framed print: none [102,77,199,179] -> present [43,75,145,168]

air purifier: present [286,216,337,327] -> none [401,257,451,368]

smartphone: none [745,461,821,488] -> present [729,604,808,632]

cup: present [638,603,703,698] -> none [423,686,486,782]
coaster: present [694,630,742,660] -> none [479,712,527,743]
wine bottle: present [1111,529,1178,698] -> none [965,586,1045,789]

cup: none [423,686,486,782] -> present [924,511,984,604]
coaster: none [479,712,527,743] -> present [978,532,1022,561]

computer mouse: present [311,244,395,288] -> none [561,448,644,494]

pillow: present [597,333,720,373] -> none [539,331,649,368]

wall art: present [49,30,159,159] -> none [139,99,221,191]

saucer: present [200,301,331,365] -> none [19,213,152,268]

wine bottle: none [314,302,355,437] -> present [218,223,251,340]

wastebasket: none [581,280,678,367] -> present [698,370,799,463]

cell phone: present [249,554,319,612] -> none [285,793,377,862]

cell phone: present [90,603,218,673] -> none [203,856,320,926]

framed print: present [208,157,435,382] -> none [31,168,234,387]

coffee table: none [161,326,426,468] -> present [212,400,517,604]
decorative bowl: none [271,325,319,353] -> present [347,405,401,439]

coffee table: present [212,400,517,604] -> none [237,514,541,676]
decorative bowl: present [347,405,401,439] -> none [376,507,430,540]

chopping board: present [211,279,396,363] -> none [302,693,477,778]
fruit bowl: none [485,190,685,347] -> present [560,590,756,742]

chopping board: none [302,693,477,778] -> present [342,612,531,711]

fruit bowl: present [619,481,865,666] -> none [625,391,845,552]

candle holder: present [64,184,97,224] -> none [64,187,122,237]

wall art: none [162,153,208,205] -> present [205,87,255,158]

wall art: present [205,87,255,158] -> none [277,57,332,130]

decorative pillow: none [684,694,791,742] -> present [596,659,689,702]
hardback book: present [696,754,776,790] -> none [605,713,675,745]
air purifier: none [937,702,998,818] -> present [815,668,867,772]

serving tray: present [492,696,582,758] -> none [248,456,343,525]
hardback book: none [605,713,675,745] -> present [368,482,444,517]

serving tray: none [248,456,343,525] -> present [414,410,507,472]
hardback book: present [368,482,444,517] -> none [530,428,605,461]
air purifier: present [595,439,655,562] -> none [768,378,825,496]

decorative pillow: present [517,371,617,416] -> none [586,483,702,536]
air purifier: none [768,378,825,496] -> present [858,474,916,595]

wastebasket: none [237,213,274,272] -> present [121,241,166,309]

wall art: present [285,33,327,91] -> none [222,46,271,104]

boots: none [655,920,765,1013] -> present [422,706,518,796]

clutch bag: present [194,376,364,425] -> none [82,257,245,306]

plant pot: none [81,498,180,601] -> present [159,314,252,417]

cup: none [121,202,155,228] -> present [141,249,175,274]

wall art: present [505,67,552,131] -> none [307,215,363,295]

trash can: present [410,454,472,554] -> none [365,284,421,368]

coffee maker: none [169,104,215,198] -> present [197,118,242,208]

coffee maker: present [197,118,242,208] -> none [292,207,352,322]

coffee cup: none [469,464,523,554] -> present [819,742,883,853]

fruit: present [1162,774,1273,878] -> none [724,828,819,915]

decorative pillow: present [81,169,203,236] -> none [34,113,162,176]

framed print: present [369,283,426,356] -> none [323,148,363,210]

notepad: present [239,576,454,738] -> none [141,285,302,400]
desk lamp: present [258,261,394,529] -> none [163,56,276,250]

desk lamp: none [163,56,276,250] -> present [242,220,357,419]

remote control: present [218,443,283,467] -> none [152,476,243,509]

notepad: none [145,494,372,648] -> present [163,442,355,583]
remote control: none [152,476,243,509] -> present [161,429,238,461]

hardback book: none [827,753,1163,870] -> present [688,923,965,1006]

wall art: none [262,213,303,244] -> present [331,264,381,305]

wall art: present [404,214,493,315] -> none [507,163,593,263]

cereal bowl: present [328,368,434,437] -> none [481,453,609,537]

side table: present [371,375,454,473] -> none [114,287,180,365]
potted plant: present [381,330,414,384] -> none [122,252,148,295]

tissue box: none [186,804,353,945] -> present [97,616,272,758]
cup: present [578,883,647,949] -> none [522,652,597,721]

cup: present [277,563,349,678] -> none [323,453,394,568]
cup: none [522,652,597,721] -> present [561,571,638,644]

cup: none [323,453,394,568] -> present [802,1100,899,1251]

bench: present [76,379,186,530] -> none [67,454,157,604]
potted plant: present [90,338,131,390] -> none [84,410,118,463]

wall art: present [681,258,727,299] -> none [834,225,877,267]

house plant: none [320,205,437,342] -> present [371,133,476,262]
+===+
[Task to complete] Beginning with the line containing "wall art: present [505,67,552,131]" in the material above, copy every line exactly until you have copied the line containing "side table: present".

[Answer box]
wall art: present [505,67,552,131] -> none [307,215,363,295]

trash can: present [410,454,472,554] -> none [365,284,421,368]

coffee maker: none [169,104,215,198] -> present [197,118,242,208]

coffee maker: present [197,118,242,208] -> none [292,207,352,322]

coffee cup: none [469,464,523,554] -> present [819,742,883,853]

fruit: present [1162,774,1273,878] -> none [724,828,819,915]

decorative pillow: present [81,169,203,236] -> none [34,113,162,176]

framed print: present [369,283,426,356] -> none [323,148,363,210]

notepad: present [239,576,454,738] -> none [141,285,302,400]
desk lamp: present [258,261,394,529] -> none [163,56,276,250]

desk lamp: none [163,56,276,250] -> present [242,220,357,419]

remote control: present [218,443,283,467] -> none [152,476,243,509]

notepad: none [145,494,372,648] -> present [163,442,355,583]
remote control: none [152,476,243,509] -> present [161,429,238,461]

hardback book: none [827,753,1163,870] -> present [688,923,965,1006]

wall art: none [262,213,303,244] -> present [331,264,381,305]

wall art: present [404,214,493,315] -> none [507,163,593,263]

cereal bowl: present [328,368,434,437] -> none [481,453,609,537]

side table: present [371,375,454,473] -> none [114,287,180,365]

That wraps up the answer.